Exercise brief:
The expected output is exactly the lines below, starting at the line with "설정을 완료할 수 있습니다." and ending at the line with "Contributing to Maestro", both included; no other line belongs in it.

Records for this task:
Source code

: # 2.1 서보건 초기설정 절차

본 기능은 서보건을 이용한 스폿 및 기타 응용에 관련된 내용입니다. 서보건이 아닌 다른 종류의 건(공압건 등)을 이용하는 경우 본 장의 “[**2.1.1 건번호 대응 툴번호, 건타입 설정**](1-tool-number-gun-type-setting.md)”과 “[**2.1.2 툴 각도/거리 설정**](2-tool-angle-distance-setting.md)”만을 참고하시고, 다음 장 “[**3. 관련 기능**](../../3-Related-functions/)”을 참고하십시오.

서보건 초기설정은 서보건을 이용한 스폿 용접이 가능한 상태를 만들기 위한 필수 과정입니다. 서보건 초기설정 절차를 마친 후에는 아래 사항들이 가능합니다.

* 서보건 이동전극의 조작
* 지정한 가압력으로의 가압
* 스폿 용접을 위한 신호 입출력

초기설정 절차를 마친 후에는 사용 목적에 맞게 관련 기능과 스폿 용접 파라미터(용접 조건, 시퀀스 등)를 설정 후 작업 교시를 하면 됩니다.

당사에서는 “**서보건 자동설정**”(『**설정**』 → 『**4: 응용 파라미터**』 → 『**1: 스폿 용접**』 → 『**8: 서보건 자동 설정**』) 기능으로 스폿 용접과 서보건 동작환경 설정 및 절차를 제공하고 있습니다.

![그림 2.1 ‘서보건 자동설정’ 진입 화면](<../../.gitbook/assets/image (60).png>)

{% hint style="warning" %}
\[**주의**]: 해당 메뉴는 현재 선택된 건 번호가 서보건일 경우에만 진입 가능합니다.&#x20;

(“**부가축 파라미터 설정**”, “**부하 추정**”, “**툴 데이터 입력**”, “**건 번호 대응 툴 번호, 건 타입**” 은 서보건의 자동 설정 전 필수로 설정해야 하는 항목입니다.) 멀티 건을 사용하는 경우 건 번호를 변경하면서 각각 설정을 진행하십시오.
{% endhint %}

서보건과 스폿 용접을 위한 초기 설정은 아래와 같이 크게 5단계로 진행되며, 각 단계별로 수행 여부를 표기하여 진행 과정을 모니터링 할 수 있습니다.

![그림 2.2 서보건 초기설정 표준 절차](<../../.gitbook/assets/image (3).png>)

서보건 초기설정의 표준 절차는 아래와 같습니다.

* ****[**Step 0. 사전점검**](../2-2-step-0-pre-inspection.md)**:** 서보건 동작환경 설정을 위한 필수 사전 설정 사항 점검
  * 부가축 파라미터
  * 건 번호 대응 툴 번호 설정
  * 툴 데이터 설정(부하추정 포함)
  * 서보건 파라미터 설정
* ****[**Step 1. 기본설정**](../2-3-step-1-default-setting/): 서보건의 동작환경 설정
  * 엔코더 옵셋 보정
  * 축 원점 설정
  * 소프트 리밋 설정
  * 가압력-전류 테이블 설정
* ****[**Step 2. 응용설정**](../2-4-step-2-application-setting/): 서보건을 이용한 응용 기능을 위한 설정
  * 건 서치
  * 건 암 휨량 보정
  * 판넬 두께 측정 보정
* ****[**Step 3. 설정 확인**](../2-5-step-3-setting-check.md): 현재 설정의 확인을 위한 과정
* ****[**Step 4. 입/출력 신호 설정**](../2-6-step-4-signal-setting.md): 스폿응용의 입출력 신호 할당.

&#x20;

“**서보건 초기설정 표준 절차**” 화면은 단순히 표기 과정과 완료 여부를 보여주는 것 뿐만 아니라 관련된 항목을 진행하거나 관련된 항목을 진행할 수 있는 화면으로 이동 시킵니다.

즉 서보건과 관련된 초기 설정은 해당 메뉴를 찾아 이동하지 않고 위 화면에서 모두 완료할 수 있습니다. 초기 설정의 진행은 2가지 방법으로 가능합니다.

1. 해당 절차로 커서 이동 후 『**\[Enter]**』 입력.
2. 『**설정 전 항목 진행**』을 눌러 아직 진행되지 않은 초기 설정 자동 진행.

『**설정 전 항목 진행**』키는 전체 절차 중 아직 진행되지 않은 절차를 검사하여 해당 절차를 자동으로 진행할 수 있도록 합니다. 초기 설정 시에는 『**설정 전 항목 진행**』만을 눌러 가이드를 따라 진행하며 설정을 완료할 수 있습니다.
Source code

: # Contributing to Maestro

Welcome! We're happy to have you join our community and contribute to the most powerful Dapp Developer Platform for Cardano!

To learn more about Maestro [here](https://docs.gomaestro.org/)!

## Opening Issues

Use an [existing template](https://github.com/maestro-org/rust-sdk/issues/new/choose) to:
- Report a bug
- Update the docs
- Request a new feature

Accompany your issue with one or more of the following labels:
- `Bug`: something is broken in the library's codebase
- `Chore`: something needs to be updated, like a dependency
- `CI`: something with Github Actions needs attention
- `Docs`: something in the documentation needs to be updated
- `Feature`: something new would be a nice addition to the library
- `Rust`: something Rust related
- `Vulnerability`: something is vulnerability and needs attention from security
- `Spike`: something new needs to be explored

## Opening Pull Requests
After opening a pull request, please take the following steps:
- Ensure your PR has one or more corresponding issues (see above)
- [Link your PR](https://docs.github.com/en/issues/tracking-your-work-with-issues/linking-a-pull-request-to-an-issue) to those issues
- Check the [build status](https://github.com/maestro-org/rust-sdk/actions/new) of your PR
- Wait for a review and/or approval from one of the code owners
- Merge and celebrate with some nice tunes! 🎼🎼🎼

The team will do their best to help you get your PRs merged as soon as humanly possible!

Finished exercise:
『**설정 전 항목 진행**』키는 전체 절차 중 아직 진행되지 않은 절차를 검사하여 해당 절차를 자동으로 진행할 수 있도록 합니다. 초기 설정 시에는 『**설정 전 항목 진행**』만을 눌러 가이드를 따라 진행하며 설정을 완료할 수 있습니다.
Source code

: # Contributing to Maestro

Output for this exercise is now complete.